Wenn emotionale Belastung anhält

Bleibt ein Mensch über längere Zeit emotional angespannt, kann sich dies auf unterschiedliche Weise zeigen. Häufig treten Erschöpfung, Schlafprobleme, innere Unruhe oder anhaltende Anspannung auf. Mit der Zeit können die inneren Ressourcen nachlassen und alltägliche Belastungen schwerer zu bewältigen sein.


Viele Menschen versuchen in solchen Phasen weiter „durchzuhalten“ und stellen die eigenen Bedürfnisse zurück. Gefühle, die keinen Ausdruck finden, bleiben jedoch oft innerlich bestehen und können sich auf andere Weise bemerkbar machen – beispielsweise durch Ängste, Panikattacken, Rückzug, Abhängigkeiten oder körperliche Beschwerden ohne eindeutige medizinische Ursache.

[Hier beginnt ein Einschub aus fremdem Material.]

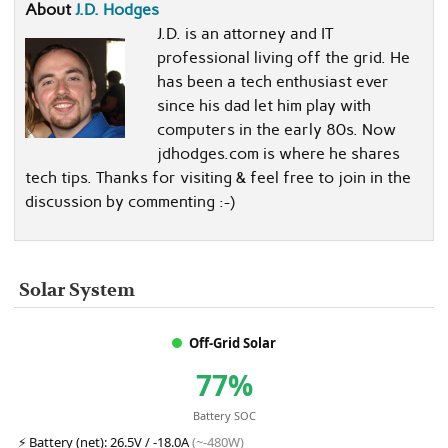
About
J.D. Hodges
J.D. is an attorney and IT
professional living off the grid. He
has been a tech enthusiast ever
since his dad let him play with
computers in the early 80s. Now
jdhodges.com is where he shares
tech tips. Thanks for visiting & feel free to join in the
discussion by commenting :-)
Solar System
Off-Grid Solar
77%
Battery SOC
⚡
Battery (net):
26.5V / -18.0A
(~-480W)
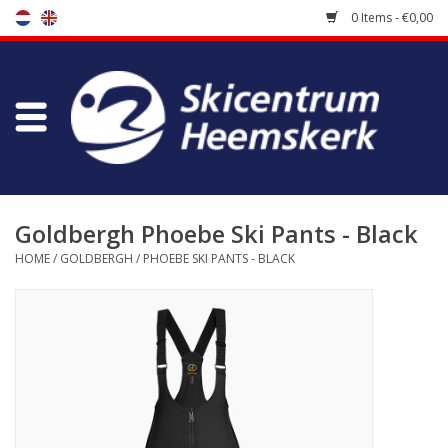
0 Items - €0,00
Store
Skischool
Bootfitting
Goldbergh Phoebe Ski Pants - Black
HOME
/
GOLDBERGH
/
PHOEBE SKI PANTS - BLACK
Maintenance
Travel
koopgidsen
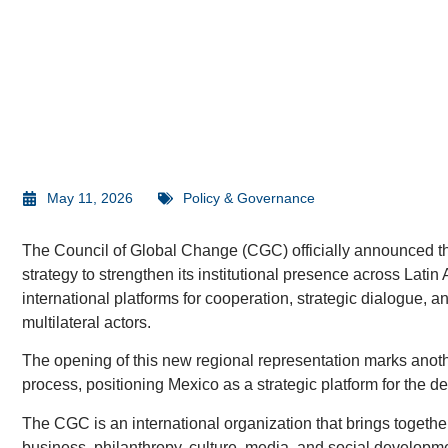
May 11, 2026
Policy & Governance
The Council of Global Change (CGC) officially announced the
strategy to strengthen its institutional presence across Latin 
international platforms for cooperation, strategic dialogue, 
multilateral actors.
The opening of this new regional representation marks anothe
process, positioning Mexico as a strategic platform for the d
The CGC is an international organization that brings togethe
business, philanthropy, culture, media, and social developme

Ein bewussterer Umgang mit sich selbst

In der therapeutischen Begleitung entsteht Raum, Gefühle bewusster wahrzunehmen, innere Zusammenhänge besser zu verstehen und einen achtsameren Umgang mit sich selbst zu entwickeln. Ziel ist nicht, unangenehme Emotionen zu vermeiden, sondern ihnen einen Platz zu geben und neue Handlungsmöglichkeiten zu finden.